Quantenoptik: Experiment offenbart imaginäre Zeit

Wie schnell ist das Licht? Das hängt ganz vom Medium ab, durch das es sich bewegt. Durch das Vakuum flitzen Photonen mit knapp 300 000 Kilometern pro Sekunde und erreichen damit eine Grenzgeschwindigkeit, wie Albert Einstein feststellte: Nichts und niemand scheint diese überschreiten zu können. Doch schickt man Licht durch eine Substanz oder ein Material, wird es gebremst. Teilweise sogar so stark, dass es komplett stehenbleibt. Die Zeitverzögerung, die ein Lichtstrahl durch ein Medium erleidet, weist allerdings eine Seltsamkeit auf: Wenn man sie berechnet, enthält sie einen imaginären Anteil – also die Wurzel einer negativen Zahl. Bislang haben Fachleute diesen Teil einfach ignoriert und als mathematische Kuriosität abgetan. Doch nun haben die Physikerin Isabella L. Giovannelli und ihr Kollege Steven M. Anlage von der University of Maryland erstmals in einem Experiment gezeigt, dass auch der imaginäre Anteil eine reale physikalische Bedeutung hat.
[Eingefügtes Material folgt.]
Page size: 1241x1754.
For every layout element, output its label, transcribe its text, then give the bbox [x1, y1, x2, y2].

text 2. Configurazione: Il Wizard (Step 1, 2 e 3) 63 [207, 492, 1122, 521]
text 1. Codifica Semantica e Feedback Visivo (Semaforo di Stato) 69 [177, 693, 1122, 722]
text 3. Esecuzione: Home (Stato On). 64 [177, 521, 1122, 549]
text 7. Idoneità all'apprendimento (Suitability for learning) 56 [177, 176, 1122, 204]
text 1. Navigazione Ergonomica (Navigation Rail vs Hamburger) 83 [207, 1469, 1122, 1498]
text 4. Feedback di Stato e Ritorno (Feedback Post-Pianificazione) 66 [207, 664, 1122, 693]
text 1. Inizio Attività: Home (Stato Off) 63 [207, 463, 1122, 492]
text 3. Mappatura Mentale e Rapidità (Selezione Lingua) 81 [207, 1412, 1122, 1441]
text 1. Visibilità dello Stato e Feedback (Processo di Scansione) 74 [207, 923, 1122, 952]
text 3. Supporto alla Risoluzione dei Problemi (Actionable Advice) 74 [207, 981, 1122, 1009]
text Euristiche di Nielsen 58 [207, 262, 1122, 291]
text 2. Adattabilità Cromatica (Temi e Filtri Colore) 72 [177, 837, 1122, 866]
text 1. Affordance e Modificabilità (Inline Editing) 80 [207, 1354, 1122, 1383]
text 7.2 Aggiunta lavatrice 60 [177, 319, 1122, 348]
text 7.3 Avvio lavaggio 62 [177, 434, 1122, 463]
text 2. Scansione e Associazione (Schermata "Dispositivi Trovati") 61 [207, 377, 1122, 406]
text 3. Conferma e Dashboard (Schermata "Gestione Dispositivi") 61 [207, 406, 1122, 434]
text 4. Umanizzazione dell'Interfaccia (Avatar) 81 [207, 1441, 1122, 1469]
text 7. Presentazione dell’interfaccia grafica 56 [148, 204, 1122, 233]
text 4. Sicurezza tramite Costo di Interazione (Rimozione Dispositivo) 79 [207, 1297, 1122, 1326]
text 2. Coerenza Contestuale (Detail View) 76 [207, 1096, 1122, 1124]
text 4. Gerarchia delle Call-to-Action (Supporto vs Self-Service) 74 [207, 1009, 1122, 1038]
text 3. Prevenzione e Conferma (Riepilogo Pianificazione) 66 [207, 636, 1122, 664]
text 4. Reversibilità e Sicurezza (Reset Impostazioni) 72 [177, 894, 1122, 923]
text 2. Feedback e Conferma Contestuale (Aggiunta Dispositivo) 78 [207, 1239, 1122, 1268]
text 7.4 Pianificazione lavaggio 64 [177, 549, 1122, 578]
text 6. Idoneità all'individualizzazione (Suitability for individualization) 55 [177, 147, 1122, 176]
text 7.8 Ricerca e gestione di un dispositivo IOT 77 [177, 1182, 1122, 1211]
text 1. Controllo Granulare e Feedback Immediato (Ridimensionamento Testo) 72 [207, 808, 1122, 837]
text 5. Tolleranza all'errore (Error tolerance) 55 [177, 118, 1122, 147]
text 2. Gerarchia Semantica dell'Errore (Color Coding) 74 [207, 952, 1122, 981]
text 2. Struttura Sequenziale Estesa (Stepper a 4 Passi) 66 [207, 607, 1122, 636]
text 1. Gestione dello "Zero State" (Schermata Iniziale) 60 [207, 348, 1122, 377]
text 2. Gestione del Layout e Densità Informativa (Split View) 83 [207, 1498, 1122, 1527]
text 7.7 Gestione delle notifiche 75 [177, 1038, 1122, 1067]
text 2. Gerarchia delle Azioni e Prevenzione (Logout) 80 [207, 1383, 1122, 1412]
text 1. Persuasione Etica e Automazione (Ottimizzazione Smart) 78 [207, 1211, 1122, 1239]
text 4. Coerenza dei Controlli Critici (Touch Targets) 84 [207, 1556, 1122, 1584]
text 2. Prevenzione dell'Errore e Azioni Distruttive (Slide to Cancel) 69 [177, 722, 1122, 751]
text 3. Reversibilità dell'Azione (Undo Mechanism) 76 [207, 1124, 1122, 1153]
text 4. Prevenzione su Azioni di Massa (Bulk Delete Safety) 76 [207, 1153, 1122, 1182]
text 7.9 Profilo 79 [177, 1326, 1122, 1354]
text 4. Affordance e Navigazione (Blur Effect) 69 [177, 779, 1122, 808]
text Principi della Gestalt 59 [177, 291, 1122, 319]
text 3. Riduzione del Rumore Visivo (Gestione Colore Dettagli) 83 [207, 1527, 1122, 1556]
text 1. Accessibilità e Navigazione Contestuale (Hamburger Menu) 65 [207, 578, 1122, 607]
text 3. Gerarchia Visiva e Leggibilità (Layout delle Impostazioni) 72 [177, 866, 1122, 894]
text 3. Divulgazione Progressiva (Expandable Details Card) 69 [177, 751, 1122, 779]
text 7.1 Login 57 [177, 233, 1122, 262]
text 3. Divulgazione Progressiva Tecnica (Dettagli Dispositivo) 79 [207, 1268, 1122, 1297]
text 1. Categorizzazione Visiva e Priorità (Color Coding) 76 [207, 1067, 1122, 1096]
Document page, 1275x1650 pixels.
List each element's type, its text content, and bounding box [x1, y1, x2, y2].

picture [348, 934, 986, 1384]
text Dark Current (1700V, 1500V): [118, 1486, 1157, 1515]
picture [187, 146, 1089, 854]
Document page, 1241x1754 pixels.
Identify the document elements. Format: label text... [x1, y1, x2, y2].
Ihre Ergebnisse haben sie im Fachjournal »Physical Review Letters« veröffentlicht.
Es ist nicht die erste Überraschung, die Lichtteilchen beim Durchwandern von Medien bereithalten. Im Jahr 2024 konnten Forschende zum Beispiel zeigen, dass die Zeitverzögerung von Photonen negativ sein kann. »Die komplexe Natur der Zeitverzögerung wurde von Physikerinnen und Physikern in der Vergangenheit weitgehend ignoriert«, sagt Anlage zu »Spektrum«. Der Physiker interessierte sich seit 2008 für diesen seltsamen Umstand, konnte aber nach eigenen Angaben keine physikalische Entsprechung finden. Doch dann legte eine 2016 erschienene Forschungsarbeit nahe, dass der imaginäre Wert bei glockenförmigen Lichtpulsen eine physikalische Bedeutung haben könnte: Den Berechnungen zufolge hängt sie mit der Frequenzverschiebung des Pulses zusammen. Denn wenn man einen Lichtpuls durch ein Medium schickt, tritt es mit einer leicht verschobenen Frequenz wieder heraus. Dieser Frequenzunterschied hängt laut den Fachleuten mit dem imaginären Anteil der Zeitverzögerung zusammen. »Dieses Paper war für uns eine sehr angenehme Überraschung!<, sagt Anlage. »Wir waren sehr ermutigt durch die Tatsache, dass jemand anderes auf der Welt das Konzept der komplexen Zeitverzögerung ernst genommen hat.«
Und so hat er gemeinsam mit Giovanelli die These dieser Arbeit in einem Experiment überprüft. Dafür haben sie einen Lichtpuls durch zwei verbundene Koaxialkabel unterschiedlicher Länge geschickt – einen ringförmigen Aufbau, der in der Vergangenheit gut untersucht. In einem ersten Schritt bestimmten sie die Zeitverzögerung der eingespeisten Lichtpulse, sowie deren Frequenzverschiebung. In einem zweiten Teil des Experiments untersuchten die Forschenden das Streuverhalten des Aufbaus, indem sie stationäre Lichtwellen hindurchjagten. Damit konnten sie die erwartete Zeitverzögerung theoretisch berechnen und erkannten, dass sie einen imaginären Anteil mit sich bringt. Und tatsächlich konnten sie die gemessene Frequenzverschiebung mit diesem imaginären Wert in Zusammenhang bringen. »Damit können wir einer abstrakten, aber in der Praxis nützlichen Größe eine physikalische Bedeutung geben«, schreiben die beiden Autoren in ihrer Arbeit. Und Anlage fügt hinzu: »Durch die Berücksichtigung der komplexen Zeitverzögerung haben wir die Tür zu vielen weiteren nützlichen Größen geöffnet, die sowohl für die Wissenschaft als auch für die Technik von großem Nutzen sein werden.«
Bislang gilt der nachgewiesene Zusammenhang zwischen imaginärer Zeit und Frequenzverschiebung nur für Lichtpulse, welche die Form einer Gauß-Glocke haben. In künftigen Arbeiten wollen Giovannelli und Anlage deshalb herausfinden, ob der imaginäre Anteil der Zeitverzögerung auch für andere Pulsformen eine relevante Bedeutung hat.